If I come into this one, cause I think I have this set up. Hopefully this will give me the new version of the ad analyzer. This should give me very direct feedback and should tell me to move forward.

If my ad is good enough, my ad is on purpose, not good enough. So it's very specific. Your headline is not specific enough. I recommend changing it too. And it has to tell them what it should be changed to.

It explains why, which is of course useful, but that seems to be what the students were craving. So all of this change in here has resulted in an experience that is more succinct, much more relevant, much more contextual. And we also give feedback in the results to the user now, which we didn't do before, because I didn't think they would be that interested, to be completely honest.

Conclusion and Future Directions

So to summarize, I'm bang on time, unbelievably.

Yeah, Gen AI can be way too generic. We all know that. I actually thought that was a strength.

I thought I'll just feed in a whole load of documents and then it'll broadly know about digital marketing and it'll say relevant things. I kind of imagined not how I would have used it. I imagined how the ideal me would have used it 15 years ago, which isn't a great place to start.

Users put a lot of faith in AI co-pilots. But they really, really believe these co-pilots. They depend on it.

The study that we're running with one university in the US is to find out how this kind of learning facilitates lots of different styles of progress. So I mentioned that they play it 34 times, but if you look at the scores, you can see there's a lot about risk-taking behavior you can see within it.

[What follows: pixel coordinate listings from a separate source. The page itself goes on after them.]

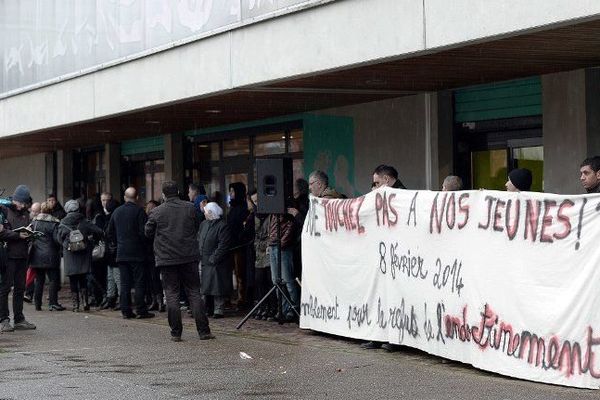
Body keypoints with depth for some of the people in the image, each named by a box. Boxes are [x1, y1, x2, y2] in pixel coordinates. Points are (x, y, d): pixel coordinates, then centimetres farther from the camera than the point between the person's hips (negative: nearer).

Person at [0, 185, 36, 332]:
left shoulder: (25, 213, 16)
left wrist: (29, 235, 0)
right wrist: (17, 235, -20)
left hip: (22, 255, 7)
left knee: (20, 288, 10)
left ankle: (19, 319, 16)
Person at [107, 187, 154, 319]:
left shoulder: (116, 212, 8)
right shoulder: (139, 211, -9)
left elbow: (110, 233, 13)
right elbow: (143, 232, -15)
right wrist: (144, 244, 2)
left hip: (121, 253, 5)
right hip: (137, 253, -5)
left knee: (125, 283, 7)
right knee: (139, 283, -2)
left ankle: (126, 311, 6)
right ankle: (141, 310, -4)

Some progress really slowly over time. Some are really up and down all over the place. So just giving them access to the AI on their own terms seems to be working out really well.

And they crave contextual in the moment feedback. In fact, something else that we've learned is that they want it in their everyday work. They don't just want it in a simulation.

So I would say watch this space. The next product from Novella will be enterprise ready, shall we say.

That is just about it for me. Thank you very much.